Cabinet Approves The Arbitration And Conciliation (Amendment) Bill, 2018, Read The Salient Features
The Union Cabinet chaired by Prime Minister Shri Narendra Modi on Wednesday approved the Arbitration and Conciliation (Amendment) Bill, 2018 for introduction in the Parliament.
The Amendment is intended to facilitate achieving the goal of improving institutional arbitration by establishing an independent body to lay down standards, make arbitration process more party friendly, cost-effective and ensure timely disposal of arbitration cases.
The Arbitration and Conciliation Act, 1996, as amended by the Arbitration and Conciliation (Amendment) Act, 2015 in order to make arbitration process user-friendly, cost-effective and ensure speedy disposal and neutrality of arbitrators. However, to give a boost to institutional, arbitration vis-a-vis ad hoc arbitration and to remove some practical difficulties in applicability of the Arbitration and Conciliation (Amendment) Act, 2015, a High Level Committee (HLC) under the Chairmanship of Justice B. H. Srikrishna, Retired Judge, Supreme Court of India, was constituted by the Central Government, The HLC was given the mandate
- to examine the effectiveness of existing arbitration mechanism by studying the functioning and performance of Arbitral Institutions in India;
- to devise a roadmap to promote institutionalized arbitration mechanisms in India;
- to evolve an effective and efficient arbitration eco-system for commercial dispute resolution and submit a Report on suggested reforms in the statute.
The HLC submitted its Report on 30th July 2017 and has recommended for amendments in the Arbitration and Conciliation Act, 1996. The proposed amendments are as per the recommendations of the High-Level Committee.
- To facilitate speedy appointment of arbitrators through designated arbitral institutions by the Supreme Court or the High Court, without having any requirement to approach the court in this regard. It is envisaged that parties may directly approach arbitral institutions designated by the Supreme Court for International Commercial arbitration and in other cases the concerned High Courts.
- The amendment provides for creation of an independent body namely the Arbitration Council of India (ACI) which will grade arbitral institution and accredit arbitrators by laying down norms and take all such steps as may be necessary to promote and encourage arbitration, conciliation, mediation and other ADR Mechanism and for that purpose evolve policy and guidelines for the establishment., operation and maintenance of uniform professional standards in respect of all matters relating to arbitration and ADR mechanism. The Council shall also maintain an electronic depository of all arbitral awards,
- The ACI shall be a body corporate. The Chairperson of ACI shall be a person who has been a Judge of the Supreme Court or Chief Justice or Judge of any High Court or any eminent person. Further, the other Members would include an eminent academician etc. besides other Government nominees,
- It is proposed to amend sub section (1) of section 29A by excluding International Arbitration from the bounds of timeline and further to provide that the time limit for arbitral award in other arbitrations shall be within 12 months from the completion of the pleadings of the parties.

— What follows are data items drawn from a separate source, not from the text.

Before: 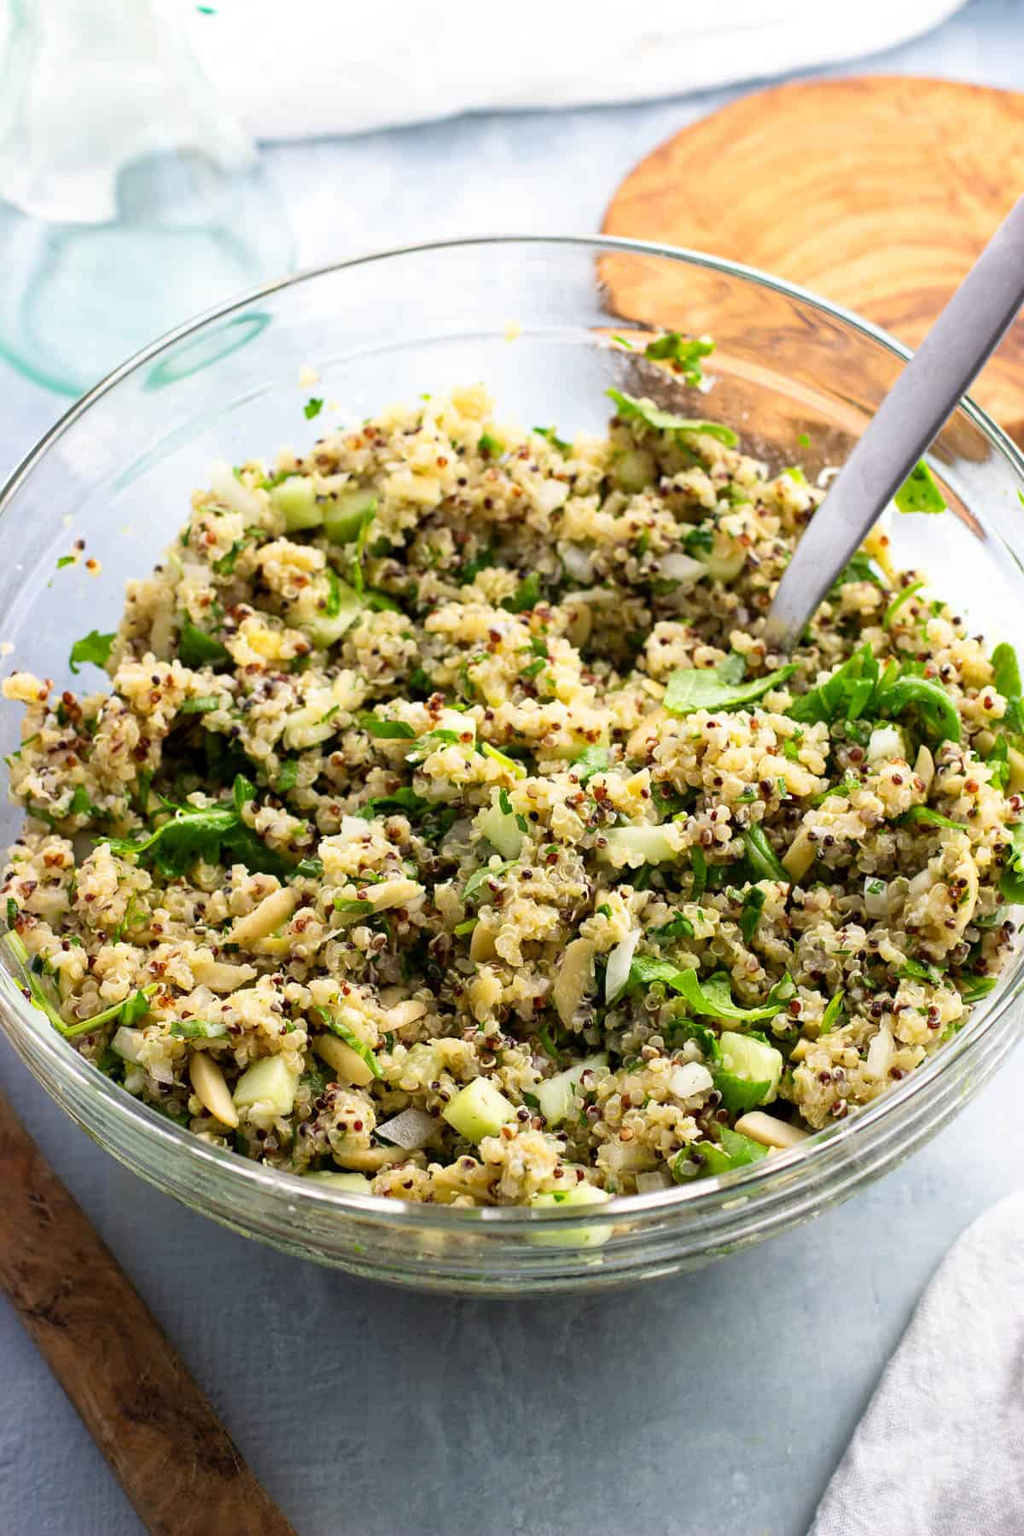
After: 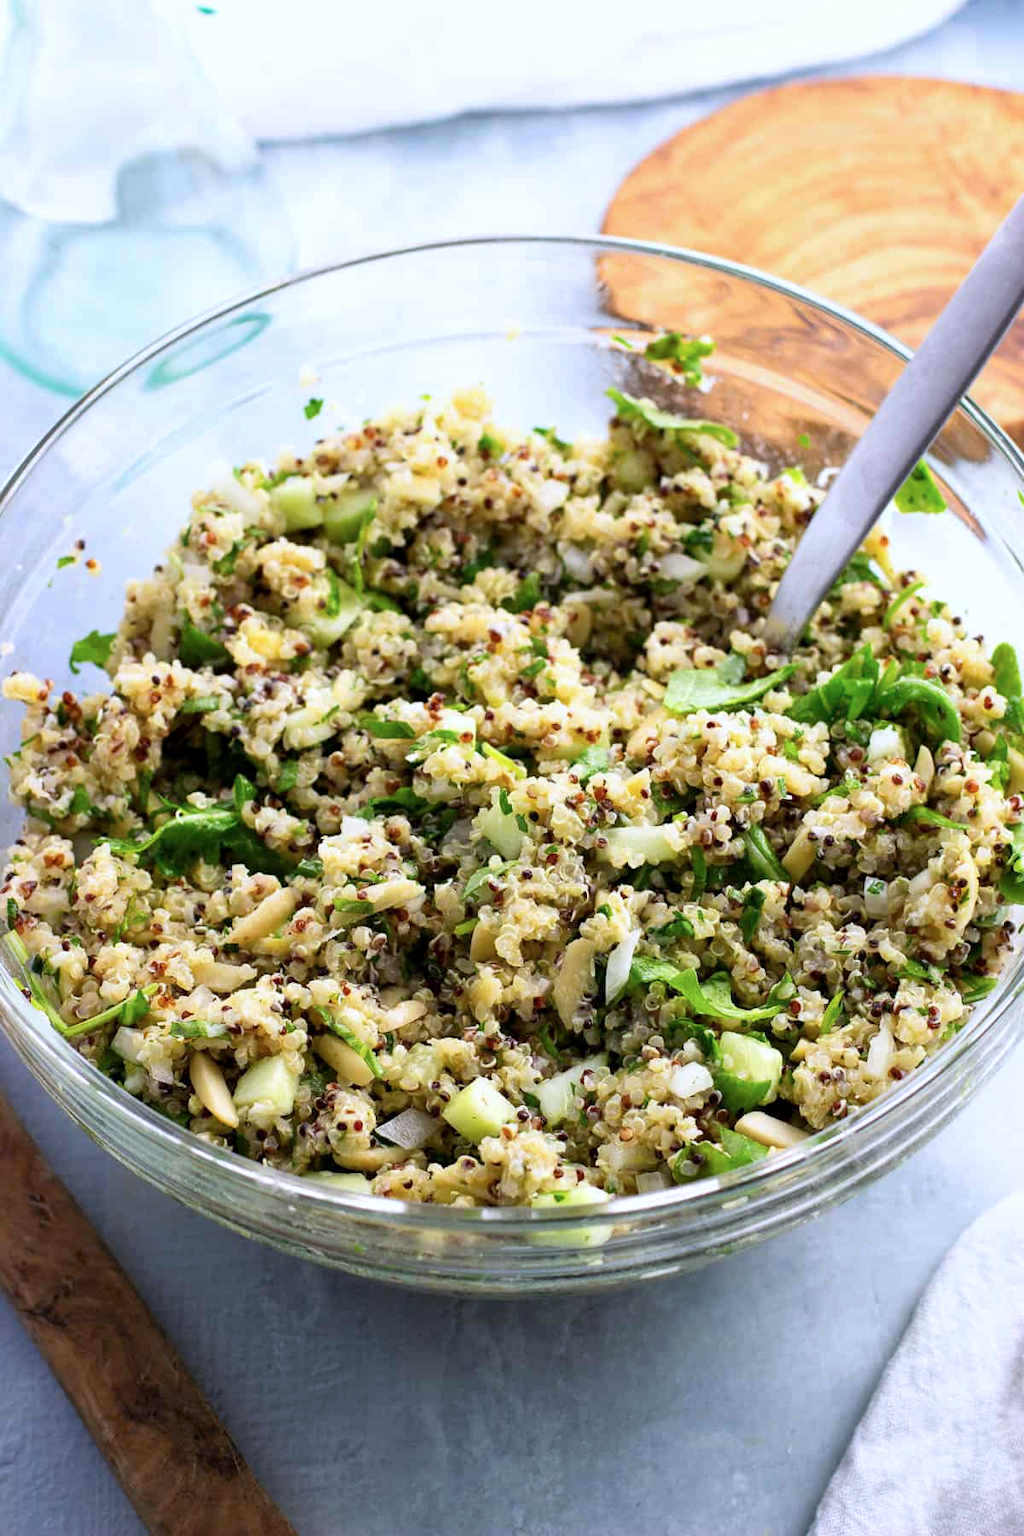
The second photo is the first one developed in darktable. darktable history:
color calibration: illuminant as shot in camera, x 0.365, y 0.378, temperature 4424.75 K
contrast equalizer: y [[0.518, 0.517, 0.501, 0.5, 0.5, 0.5], [0.5 ×6], [0.5 ×6], [0 ×6], [0 ×6]]
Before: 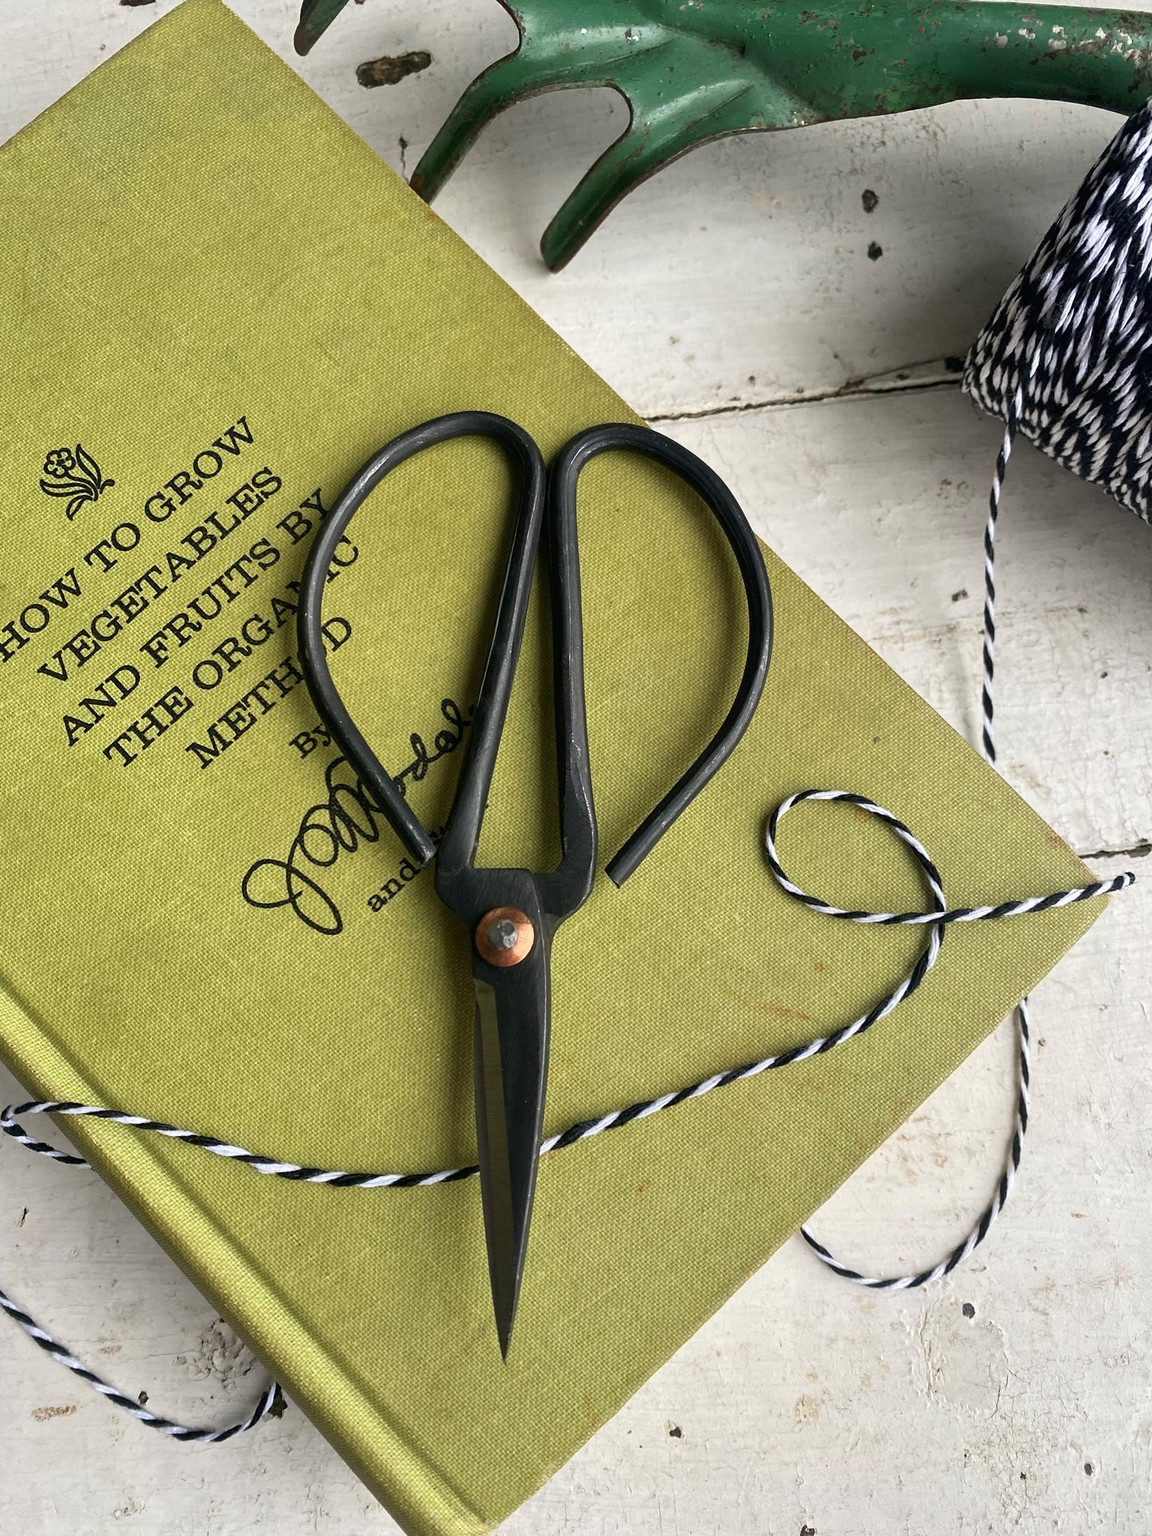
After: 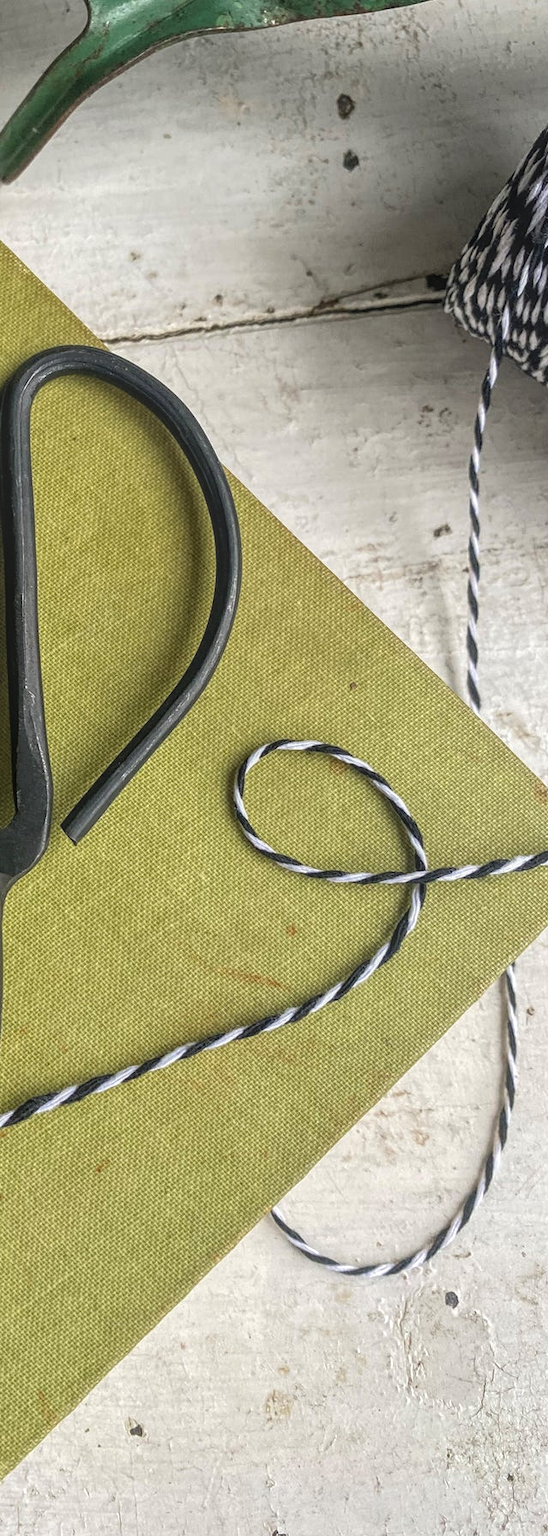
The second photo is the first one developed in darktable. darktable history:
local contrast: highlights 66%, shadows 33%, detail 166%, midtone range 0.2
crop: left 47.628%, top 6.643%, right 7.874%
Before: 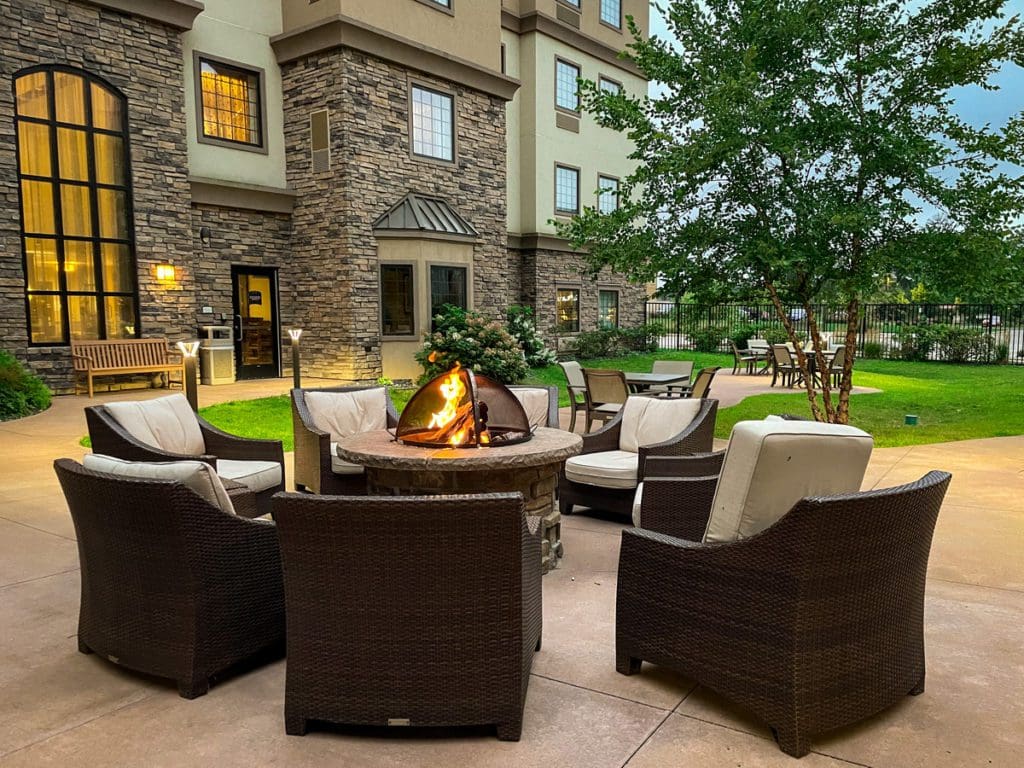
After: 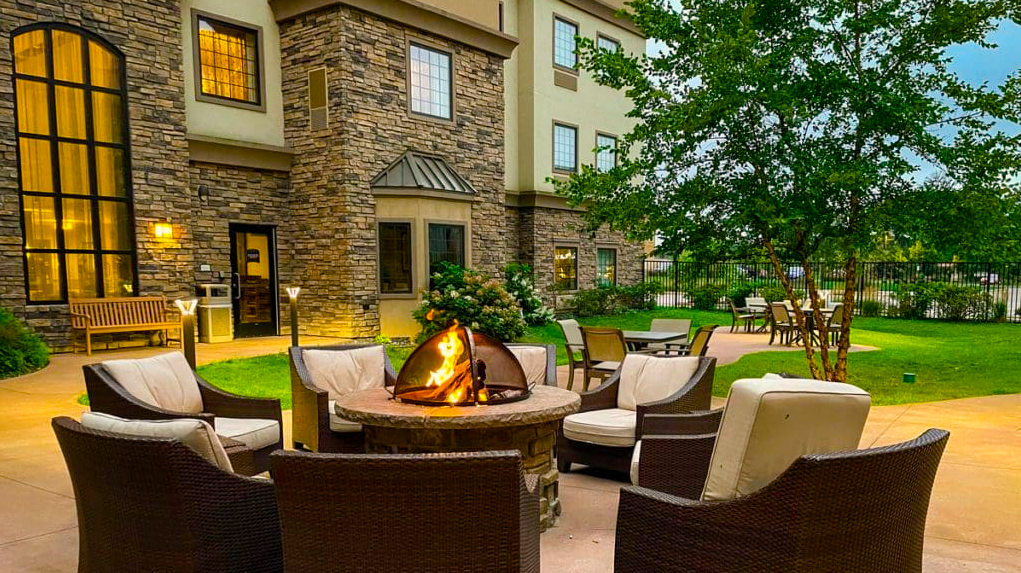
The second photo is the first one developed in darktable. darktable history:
color balance rgb: highlights gain › chroma 1.616%, highlights gain › hue 55.23°, linear chroma grading › global chroma 22.64%, perceptual saturation grading › global saturation 35.129%, perceptual saturation grading › highlights -29.994%, perceptual saturation grading › shadows 35.775%, global vibrance 5.859%
crop: left 0.219%, top 5.486%, bottom 19.821%
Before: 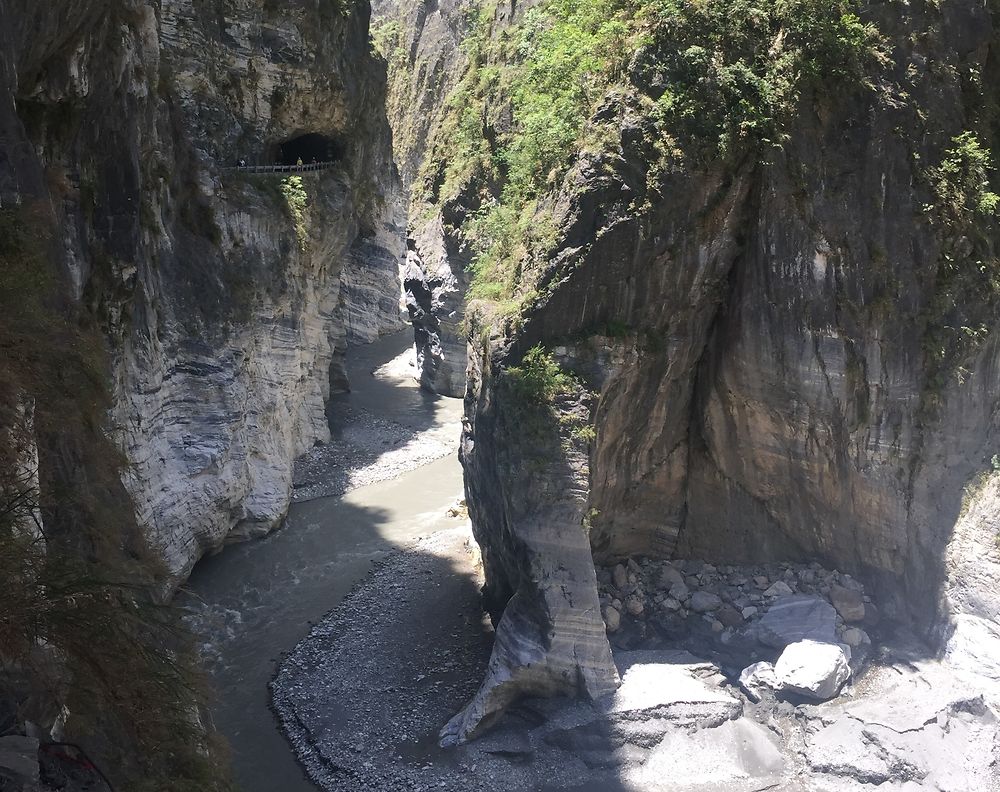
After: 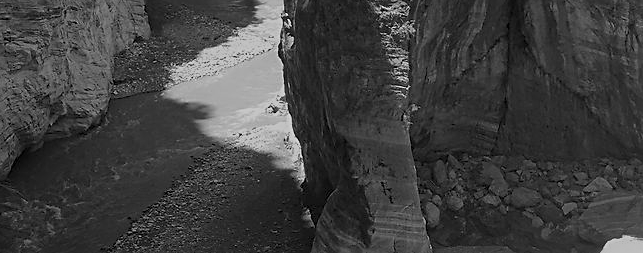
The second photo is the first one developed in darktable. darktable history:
monochrome: a 79.32, b 81.83, size 1.1
crop: left 18.091%, top 51.13%, right 17.525%, bottom 16.85%
sharpen: on, module defaults
haze removal: strength 0.29, distance 0.25, compatibility mode true, adaptive false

- A new section 42A is proposed to be inserted to provide that the arbitrator and the arbitral institutions shall keep confidentiality of all arbitral proceedings except award. Further, a new section 42B protects an Arbitrator from suit or other legal proceedings for any action or omission done in good faith in the course of arbitration proceedings.
- A new section 87 is proposed to be inserted to clarify that unless parties agree otherwise the Amendment Act 2015 shall not apply to (a) Arbitral proceedings .which have commenced before the commencement of the Amendment Act of 2015 (b) Court proceedings arising out of or in relation to such arbitral proceedings irrespective of whether such court proceedings are commenced prior to or after the commencement of the Amendment Act of 2015 and shall apply only to Arbitral proceedings commenced on or after the commencement of the Amendment Act of 2015 and to court proceedings arising out of or in relation to such Arbitral proceedings.